Il y a quelques semaines, la Cour de cassation avait décidé de transmettre au Conseil constitutionnel une question prioritaire de constitutionnalité portant sur la motivation des arrêts d'assises au Conseil constitutionnel (ici).

 

Petite piqûre de rappel : d'après les articles 304 et 353 du Code de procédure pénale, les cours d'assises n'ont pas à motiver leur arrêts puisque le principe qui prévaut est celui de l'intime conviction. La jurisprudence de la Cour de cassation confirme cela en estimant que " les arrêts de la cour d'assises statuant sur l'action publique ne comportent pas d'autres énonciations relatives à la culpabilité que celles qu'en leur intime conviction les magistrats et les jurés composant la cour d'assises ont données aux questions posées, conformément au dispositif de la décision de renvoi et à celles soumises à la discussion des parties ". 

 

Face à la fronde des avocats et des justiciables, et sous l'influence de la jurisprudence de la Cour européenne des droits de l'Homme, le débat semblait être relancé.

 

Mais par une décision n° 2011-113/115 QPC du 1er avril 2011, le Conseil constitutionnel a décidé que les articles visés par la question prioritaire de constitutionnalité étaient conformes à la Constitution.

 

Pour se faire, le Conseil constitutionnel estime, dans un premier temps, qu'il ressort des article 7, 8 et 9 de la Déclaration de 1789 qu'il appartient au législateur, dans l'exercice de sa compétence, de fixer des règles de droit pénal et de procédure pénale de nature à exclure l'arbitraire dans la recherche des auteurs d'infractions, le jugement des personnes poursuivies ainsi que dans le prononcé et l'exécution des peines.
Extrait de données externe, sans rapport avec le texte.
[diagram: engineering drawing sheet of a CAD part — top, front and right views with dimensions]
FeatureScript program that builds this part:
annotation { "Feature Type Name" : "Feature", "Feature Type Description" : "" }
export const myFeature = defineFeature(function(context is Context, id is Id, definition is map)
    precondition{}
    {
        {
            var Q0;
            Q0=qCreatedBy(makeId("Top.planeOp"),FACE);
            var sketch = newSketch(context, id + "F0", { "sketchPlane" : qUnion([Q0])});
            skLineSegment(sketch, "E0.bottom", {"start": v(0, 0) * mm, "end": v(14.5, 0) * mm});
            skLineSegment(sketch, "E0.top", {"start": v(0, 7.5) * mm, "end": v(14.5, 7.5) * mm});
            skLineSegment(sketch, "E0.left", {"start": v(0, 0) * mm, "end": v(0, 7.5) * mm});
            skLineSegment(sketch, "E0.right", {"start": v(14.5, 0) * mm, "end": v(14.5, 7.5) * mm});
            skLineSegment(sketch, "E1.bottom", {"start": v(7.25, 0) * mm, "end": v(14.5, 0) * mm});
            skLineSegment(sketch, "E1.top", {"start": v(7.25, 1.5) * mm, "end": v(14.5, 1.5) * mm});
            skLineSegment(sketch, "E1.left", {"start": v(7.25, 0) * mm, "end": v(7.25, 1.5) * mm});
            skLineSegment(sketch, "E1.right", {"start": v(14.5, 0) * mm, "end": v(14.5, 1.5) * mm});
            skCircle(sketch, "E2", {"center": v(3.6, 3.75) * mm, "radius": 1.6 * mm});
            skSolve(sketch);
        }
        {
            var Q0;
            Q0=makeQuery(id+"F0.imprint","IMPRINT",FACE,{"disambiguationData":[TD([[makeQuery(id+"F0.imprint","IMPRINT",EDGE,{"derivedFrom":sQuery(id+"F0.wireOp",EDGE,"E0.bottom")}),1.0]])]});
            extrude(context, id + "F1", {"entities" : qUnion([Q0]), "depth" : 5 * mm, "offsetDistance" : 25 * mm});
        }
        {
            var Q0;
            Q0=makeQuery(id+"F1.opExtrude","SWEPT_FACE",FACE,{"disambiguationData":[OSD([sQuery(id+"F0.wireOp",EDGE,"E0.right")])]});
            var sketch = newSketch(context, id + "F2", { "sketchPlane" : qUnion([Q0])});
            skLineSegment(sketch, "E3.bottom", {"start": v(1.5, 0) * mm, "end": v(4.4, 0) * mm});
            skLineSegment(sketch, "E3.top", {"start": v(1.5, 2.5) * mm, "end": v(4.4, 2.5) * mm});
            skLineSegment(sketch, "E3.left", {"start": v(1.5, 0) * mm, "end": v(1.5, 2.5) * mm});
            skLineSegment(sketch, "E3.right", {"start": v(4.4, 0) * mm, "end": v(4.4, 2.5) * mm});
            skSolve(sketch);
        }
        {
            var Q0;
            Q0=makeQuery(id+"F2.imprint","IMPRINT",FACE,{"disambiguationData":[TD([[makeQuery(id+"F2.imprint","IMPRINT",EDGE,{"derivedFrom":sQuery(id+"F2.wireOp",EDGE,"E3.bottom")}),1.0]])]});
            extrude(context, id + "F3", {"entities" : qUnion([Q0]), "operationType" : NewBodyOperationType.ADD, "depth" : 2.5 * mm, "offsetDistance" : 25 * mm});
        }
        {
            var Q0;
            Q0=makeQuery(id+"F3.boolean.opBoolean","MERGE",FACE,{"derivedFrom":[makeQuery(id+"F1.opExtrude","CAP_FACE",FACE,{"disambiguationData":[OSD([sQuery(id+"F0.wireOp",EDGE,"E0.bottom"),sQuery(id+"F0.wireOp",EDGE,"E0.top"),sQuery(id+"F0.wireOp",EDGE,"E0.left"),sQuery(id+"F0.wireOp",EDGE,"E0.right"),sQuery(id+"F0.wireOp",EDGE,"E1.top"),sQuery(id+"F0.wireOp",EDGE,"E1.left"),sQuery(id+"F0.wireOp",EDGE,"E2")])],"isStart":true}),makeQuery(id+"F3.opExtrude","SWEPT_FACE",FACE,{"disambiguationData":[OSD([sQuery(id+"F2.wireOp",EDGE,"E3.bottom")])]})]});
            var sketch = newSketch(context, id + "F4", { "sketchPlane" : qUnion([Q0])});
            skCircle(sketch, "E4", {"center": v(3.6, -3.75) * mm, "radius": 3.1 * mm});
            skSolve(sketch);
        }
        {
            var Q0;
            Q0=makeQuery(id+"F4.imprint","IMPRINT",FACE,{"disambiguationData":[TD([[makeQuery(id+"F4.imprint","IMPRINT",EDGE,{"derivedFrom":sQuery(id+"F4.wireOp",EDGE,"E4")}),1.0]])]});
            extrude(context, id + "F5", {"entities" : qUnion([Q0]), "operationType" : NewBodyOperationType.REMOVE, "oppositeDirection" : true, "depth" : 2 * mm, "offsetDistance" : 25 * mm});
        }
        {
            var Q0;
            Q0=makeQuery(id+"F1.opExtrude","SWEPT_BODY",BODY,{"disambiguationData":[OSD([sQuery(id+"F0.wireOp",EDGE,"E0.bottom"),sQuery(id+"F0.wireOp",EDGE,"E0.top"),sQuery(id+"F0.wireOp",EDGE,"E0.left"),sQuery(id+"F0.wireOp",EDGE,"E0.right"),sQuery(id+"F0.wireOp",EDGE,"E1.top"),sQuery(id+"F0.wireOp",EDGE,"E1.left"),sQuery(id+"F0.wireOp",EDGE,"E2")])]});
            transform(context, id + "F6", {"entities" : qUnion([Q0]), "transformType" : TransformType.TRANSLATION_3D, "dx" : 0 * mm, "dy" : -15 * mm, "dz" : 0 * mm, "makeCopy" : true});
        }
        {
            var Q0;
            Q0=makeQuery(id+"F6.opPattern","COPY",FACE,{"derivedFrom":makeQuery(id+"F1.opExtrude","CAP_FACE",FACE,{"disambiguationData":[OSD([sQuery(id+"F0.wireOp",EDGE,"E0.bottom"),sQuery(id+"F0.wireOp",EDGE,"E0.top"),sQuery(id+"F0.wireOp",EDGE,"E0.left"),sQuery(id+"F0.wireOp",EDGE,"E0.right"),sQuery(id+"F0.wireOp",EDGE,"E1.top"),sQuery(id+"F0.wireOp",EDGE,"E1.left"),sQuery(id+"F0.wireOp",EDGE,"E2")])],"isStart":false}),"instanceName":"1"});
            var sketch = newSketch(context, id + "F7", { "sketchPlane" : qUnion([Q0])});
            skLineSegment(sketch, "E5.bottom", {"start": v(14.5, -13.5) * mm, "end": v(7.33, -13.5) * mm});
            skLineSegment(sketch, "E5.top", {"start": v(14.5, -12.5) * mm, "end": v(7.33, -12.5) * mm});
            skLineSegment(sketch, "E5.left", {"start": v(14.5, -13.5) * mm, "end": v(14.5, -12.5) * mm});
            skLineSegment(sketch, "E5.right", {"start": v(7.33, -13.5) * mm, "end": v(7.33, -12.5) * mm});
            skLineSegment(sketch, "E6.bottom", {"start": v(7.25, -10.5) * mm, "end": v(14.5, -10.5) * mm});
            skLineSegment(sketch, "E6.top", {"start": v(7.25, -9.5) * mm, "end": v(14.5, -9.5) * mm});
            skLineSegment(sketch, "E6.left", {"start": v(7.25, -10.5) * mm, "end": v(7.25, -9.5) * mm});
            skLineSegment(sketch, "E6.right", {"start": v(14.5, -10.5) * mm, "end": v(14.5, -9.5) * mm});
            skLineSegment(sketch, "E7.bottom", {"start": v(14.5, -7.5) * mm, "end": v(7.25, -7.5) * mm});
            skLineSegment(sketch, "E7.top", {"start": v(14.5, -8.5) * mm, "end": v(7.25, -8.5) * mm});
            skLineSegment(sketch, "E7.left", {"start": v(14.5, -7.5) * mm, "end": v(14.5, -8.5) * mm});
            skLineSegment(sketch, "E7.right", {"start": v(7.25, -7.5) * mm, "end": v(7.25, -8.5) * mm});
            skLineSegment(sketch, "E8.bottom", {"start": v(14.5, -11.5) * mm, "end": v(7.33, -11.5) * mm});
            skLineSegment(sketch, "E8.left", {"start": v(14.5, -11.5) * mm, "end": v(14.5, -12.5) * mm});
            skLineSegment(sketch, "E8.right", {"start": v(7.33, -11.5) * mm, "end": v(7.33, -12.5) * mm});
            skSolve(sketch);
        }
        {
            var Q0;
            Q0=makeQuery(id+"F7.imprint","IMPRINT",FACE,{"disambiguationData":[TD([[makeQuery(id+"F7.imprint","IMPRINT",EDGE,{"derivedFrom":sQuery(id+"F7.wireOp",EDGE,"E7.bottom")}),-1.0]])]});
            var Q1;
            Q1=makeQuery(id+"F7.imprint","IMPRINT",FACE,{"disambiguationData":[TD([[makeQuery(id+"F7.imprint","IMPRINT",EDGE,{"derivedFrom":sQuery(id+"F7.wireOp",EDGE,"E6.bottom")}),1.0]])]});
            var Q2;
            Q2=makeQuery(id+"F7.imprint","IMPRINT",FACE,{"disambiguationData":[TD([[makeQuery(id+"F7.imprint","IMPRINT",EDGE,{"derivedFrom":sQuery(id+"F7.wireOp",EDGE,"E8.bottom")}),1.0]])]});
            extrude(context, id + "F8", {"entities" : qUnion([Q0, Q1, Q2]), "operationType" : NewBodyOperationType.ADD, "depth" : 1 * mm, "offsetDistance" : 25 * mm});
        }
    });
Il ajoute que l'obligation de motiver les jugements et arrêts de condamnation constitue une garantie légale à cette exigence constitutionnelle et que l'absence de motivation en la forme ne peut trouver de justification qu'à la condition que soient instituées par la loi des garanties propres à exclure l'arbitraire. 

 

Or, il résulte de l'ensemble des garanties relatives aux débats devant la cour d'assises et aux modalités de sa délibération (voir les considérants 12 à 16), que le grief tiré de ce que les dispositions critiquées laisseraient à cette juridiction un pouvoir arbitraire pour décider de la culpabilité d'un accusé doit être écarté.

 

En conséquence, les arrêts d'assises continueront de se fonder sur l'intime conviction des jurés. Le débat semble être clos.